Off the original topic, but this is an interesting point that I would like to hear more about; that is, the issue of where to work up acute but non-emergent issues. I am in the ED this month, and even having seen it from both sides I don't know what the appropriate response is most of the time. I have spent a lot of time going back and forth between FM and EM for mainly this reason - i.e. I enjoy having "my own patients" but I also dislike the aversion to dealing with more urgent issues, and you invariably lose out on emergent ones; the ED is nice for the fun emergent stuff, but it gets old doing a w/u and then calling the admitting person or primary and they say "do X/Y/Z" and that's what gets done and you don't have much say in the matter. It also gets old seeing the things that don't necessarily need an ED visit, but that are too acute somehow for outpatient.

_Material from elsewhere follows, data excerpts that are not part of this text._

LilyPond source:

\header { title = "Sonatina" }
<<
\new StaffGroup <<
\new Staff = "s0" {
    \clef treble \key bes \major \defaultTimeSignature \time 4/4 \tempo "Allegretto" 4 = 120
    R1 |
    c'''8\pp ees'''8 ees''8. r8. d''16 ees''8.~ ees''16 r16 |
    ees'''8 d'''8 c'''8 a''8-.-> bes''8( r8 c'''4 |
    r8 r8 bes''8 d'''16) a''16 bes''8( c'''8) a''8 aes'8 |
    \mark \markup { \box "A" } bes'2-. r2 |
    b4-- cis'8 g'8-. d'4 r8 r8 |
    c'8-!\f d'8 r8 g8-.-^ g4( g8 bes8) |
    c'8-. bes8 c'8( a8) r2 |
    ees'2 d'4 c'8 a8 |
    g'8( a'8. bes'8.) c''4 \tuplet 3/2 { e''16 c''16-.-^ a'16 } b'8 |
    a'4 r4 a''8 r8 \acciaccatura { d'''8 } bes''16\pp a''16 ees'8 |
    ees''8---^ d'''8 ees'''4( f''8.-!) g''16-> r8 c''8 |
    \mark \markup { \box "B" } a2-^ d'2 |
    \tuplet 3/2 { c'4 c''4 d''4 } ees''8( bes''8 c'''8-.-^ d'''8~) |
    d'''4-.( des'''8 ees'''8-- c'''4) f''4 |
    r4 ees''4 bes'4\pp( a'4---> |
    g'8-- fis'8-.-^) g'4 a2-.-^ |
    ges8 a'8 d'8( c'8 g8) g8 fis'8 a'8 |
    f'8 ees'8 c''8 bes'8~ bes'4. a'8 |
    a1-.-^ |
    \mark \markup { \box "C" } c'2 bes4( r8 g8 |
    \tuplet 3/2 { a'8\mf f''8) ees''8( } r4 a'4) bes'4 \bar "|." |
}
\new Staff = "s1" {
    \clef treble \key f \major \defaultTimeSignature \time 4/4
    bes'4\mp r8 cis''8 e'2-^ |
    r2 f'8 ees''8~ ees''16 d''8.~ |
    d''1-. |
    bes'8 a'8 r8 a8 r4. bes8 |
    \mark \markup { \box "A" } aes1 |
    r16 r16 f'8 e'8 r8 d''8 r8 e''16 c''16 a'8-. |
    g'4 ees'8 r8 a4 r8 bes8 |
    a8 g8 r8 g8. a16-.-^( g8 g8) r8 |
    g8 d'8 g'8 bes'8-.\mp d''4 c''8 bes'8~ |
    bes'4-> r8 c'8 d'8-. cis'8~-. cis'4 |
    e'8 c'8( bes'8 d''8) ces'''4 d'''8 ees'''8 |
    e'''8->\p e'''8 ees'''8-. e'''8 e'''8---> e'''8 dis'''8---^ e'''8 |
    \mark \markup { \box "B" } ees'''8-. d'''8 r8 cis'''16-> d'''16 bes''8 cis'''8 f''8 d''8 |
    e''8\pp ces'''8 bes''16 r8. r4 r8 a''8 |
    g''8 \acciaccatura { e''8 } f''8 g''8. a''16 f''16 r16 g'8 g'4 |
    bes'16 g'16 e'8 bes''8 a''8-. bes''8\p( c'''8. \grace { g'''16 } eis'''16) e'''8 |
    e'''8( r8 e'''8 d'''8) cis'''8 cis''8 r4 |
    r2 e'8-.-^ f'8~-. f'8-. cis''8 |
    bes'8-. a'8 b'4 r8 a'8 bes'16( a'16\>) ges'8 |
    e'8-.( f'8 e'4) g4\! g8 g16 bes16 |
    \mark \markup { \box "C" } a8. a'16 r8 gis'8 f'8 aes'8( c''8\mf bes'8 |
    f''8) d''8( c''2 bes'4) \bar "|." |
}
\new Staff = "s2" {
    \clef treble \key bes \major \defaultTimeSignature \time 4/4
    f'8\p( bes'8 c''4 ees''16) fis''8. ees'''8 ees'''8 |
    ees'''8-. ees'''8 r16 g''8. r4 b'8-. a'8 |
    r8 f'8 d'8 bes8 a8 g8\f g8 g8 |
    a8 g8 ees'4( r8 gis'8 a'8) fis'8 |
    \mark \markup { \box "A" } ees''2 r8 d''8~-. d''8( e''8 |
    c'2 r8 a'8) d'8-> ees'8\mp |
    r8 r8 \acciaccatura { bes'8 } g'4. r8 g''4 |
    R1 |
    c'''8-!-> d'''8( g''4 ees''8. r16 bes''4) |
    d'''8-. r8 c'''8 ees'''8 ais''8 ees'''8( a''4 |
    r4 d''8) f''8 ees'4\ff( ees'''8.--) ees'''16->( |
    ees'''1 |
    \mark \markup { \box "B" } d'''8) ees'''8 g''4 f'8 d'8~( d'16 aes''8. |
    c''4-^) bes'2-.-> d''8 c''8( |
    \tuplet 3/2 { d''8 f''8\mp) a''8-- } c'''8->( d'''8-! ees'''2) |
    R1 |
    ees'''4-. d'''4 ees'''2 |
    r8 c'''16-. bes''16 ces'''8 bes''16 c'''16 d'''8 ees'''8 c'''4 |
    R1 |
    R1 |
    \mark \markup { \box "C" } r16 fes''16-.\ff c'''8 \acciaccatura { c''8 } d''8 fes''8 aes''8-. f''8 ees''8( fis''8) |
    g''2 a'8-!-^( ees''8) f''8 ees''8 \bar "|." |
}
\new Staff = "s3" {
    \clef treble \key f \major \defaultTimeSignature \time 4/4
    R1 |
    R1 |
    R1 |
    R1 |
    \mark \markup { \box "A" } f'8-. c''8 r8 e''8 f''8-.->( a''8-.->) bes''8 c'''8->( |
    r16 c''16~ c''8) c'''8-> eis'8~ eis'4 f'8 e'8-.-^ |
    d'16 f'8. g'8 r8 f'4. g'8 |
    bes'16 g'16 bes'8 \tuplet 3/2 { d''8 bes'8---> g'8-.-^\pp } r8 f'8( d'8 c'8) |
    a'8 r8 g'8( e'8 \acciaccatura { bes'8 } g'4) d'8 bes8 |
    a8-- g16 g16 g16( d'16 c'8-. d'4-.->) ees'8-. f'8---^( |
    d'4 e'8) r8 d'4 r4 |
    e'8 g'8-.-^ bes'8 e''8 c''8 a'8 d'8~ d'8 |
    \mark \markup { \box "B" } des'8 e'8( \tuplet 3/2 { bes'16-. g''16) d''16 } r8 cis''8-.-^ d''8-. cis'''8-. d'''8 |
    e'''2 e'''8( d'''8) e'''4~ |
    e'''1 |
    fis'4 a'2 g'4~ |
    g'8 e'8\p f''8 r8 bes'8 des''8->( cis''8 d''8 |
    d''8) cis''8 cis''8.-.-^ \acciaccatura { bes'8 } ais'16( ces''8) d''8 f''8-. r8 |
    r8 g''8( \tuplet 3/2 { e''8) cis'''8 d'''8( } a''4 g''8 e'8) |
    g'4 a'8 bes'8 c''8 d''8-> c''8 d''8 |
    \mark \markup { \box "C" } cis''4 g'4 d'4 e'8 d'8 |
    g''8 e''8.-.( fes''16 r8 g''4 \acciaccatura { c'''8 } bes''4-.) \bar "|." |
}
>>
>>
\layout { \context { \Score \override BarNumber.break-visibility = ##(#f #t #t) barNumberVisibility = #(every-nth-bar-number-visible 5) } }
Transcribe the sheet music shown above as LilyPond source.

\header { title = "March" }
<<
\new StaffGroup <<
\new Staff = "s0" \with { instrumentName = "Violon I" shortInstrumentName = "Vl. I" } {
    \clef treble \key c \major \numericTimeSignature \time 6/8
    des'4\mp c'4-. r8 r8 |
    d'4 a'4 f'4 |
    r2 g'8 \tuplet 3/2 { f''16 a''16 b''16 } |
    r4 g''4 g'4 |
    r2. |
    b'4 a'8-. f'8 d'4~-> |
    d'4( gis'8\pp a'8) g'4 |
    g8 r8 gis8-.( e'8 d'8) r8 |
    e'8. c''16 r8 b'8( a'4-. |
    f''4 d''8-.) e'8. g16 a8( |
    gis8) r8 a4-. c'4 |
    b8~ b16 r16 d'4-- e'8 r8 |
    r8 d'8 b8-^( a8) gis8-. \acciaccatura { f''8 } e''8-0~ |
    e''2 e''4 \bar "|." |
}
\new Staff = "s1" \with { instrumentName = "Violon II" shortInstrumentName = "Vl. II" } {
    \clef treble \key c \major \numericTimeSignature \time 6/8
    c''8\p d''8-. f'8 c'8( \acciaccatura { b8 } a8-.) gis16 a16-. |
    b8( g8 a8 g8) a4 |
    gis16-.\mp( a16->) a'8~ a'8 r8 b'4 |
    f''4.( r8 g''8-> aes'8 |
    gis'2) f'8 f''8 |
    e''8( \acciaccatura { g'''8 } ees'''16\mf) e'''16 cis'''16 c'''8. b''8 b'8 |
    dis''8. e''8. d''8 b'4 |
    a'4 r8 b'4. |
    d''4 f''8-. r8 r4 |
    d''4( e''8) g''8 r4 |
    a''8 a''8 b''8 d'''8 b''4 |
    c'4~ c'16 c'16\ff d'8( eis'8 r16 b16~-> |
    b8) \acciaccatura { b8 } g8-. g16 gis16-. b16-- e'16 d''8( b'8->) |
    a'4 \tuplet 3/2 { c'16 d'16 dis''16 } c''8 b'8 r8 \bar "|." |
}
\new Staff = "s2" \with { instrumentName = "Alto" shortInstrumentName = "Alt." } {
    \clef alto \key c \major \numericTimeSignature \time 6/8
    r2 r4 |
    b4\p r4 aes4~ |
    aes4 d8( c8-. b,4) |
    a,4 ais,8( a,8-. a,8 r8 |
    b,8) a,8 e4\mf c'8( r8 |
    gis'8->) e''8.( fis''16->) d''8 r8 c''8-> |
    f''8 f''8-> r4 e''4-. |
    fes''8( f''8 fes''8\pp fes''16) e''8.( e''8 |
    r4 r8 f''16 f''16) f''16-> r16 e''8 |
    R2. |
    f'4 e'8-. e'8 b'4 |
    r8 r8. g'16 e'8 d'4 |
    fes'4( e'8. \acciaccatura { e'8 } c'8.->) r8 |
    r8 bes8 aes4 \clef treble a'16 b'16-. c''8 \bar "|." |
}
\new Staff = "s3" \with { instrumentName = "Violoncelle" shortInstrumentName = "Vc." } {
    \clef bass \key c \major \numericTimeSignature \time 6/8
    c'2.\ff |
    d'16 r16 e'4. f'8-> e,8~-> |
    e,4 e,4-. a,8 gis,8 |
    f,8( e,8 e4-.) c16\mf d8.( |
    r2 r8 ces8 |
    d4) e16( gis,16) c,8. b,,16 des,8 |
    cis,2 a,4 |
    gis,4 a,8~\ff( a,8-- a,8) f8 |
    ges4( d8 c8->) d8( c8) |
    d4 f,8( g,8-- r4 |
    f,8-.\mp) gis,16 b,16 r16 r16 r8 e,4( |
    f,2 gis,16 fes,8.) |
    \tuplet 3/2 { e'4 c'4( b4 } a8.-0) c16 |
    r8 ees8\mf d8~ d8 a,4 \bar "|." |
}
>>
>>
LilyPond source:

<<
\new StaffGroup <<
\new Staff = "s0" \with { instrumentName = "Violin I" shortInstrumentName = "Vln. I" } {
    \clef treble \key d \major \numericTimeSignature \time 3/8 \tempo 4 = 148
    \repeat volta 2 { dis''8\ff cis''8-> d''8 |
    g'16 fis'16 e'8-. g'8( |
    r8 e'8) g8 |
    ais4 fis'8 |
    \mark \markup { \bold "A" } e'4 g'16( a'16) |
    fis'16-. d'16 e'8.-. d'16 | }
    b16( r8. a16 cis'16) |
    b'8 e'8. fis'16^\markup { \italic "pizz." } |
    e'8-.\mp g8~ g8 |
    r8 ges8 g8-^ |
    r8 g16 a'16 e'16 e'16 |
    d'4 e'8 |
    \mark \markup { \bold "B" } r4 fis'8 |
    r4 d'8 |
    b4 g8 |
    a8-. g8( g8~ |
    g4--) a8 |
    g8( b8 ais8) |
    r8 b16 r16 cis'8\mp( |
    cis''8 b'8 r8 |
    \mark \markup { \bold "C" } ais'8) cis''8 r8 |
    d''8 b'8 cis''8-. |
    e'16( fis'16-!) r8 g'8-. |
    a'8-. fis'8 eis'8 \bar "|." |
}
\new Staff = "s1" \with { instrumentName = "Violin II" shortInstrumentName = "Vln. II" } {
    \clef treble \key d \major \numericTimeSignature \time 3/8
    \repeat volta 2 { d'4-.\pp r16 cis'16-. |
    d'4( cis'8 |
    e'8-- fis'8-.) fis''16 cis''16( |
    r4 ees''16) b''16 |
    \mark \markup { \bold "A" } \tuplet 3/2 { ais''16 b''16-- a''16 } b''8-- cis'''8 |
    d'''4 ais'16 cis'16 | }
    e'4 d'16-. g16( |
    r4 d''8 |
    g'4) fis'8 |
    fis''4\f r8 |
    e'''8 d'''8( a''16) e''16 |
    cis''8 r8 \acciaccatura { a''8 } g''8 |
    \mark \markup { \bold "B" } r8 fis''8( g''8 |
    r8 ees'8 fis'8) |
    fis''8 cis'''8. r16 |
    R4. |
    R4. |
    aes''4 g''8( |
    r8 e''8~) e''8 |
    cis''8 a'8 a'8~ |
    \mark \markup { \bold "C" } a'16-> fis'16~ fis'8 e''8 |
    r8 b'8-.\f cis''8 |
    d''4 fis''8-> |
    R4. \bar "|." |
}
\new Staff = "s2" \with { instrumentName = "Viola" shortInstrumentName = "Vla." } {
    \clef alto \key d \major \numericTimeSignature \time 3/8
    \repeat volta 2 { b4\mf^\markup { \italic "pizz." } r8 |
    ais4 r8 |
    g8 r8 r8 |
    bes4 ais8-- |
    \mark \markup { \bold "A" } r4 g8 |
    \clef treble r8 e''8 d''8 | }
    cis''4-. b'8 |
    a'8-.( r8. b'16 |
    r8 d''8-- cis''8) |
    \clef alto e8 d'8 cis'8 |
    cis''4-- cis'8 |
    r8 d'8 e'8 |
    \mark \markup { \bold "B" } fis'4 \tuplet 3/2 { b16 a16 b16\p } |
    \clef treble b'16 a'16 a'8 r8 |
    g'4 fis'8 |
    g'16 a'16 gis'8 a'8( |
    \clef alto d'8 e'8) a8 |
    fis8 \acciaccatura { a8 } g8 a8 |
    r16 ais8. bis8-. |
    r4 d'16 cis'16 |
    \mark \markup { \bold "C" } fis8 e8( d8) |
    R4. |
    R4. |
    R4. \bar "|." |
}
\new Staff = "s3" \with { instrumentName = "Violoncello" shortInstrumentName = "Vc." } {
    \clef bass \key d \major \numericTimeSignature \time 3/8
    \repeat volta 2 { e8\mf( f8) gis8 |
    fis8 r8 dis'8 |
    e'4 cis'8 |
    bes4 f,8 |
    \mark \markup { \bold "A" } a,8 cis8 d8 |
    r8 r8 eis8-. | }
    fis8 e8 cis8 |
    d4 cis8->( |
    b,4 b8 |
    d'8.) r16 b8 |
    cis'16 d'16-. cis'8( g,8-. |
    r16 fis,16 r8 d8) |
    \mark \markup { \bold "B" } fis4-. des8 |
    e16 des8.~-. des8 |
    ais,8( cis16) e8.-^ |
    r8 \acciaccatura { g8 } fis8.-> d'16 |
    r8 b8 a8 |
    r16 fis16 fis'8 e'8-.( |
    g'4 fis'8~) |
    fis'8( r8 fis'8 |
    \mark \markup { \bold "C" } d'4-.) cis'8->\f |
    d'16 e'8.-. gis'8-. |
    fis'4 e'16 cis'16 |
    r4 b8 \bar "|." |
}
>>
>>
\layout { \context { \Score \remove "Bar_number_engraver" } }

Someone comes in with increasing unilateral calf swelling. My suspicion for DVT is low, and for PE is very very low, but the attending is definitely going to have them go to the ED to get an US, and probably D-dimer/CT if they are unlucky. I have had this type of case crop up three times in FM clinic, and seen the same case in the ED a few times now too. So what is the best approach? They definitely need US, but can you direct admit them and do the w/u that way? It seems too risky to send them for outpatient imaging if you have suspicion at all, though I suppose you could do US in office. So anyhow they all get sent to the ED, are in WR for two-four hours, get US that's negative and then are annoyed with everyone.
Is the direct admit just severely under-utilized?
I swear if I could have a clinic with more of the stuff that is in ED terms non-emergent (lacs, fractures, acute but injuries, belly pain/chest pain/etc.) while also getting to do long term follow up and inpatient management, I would do FM. But it's also a nice rush to see dysrrythmias, GI bleeds, do intubations, lines - just can't get that many other places.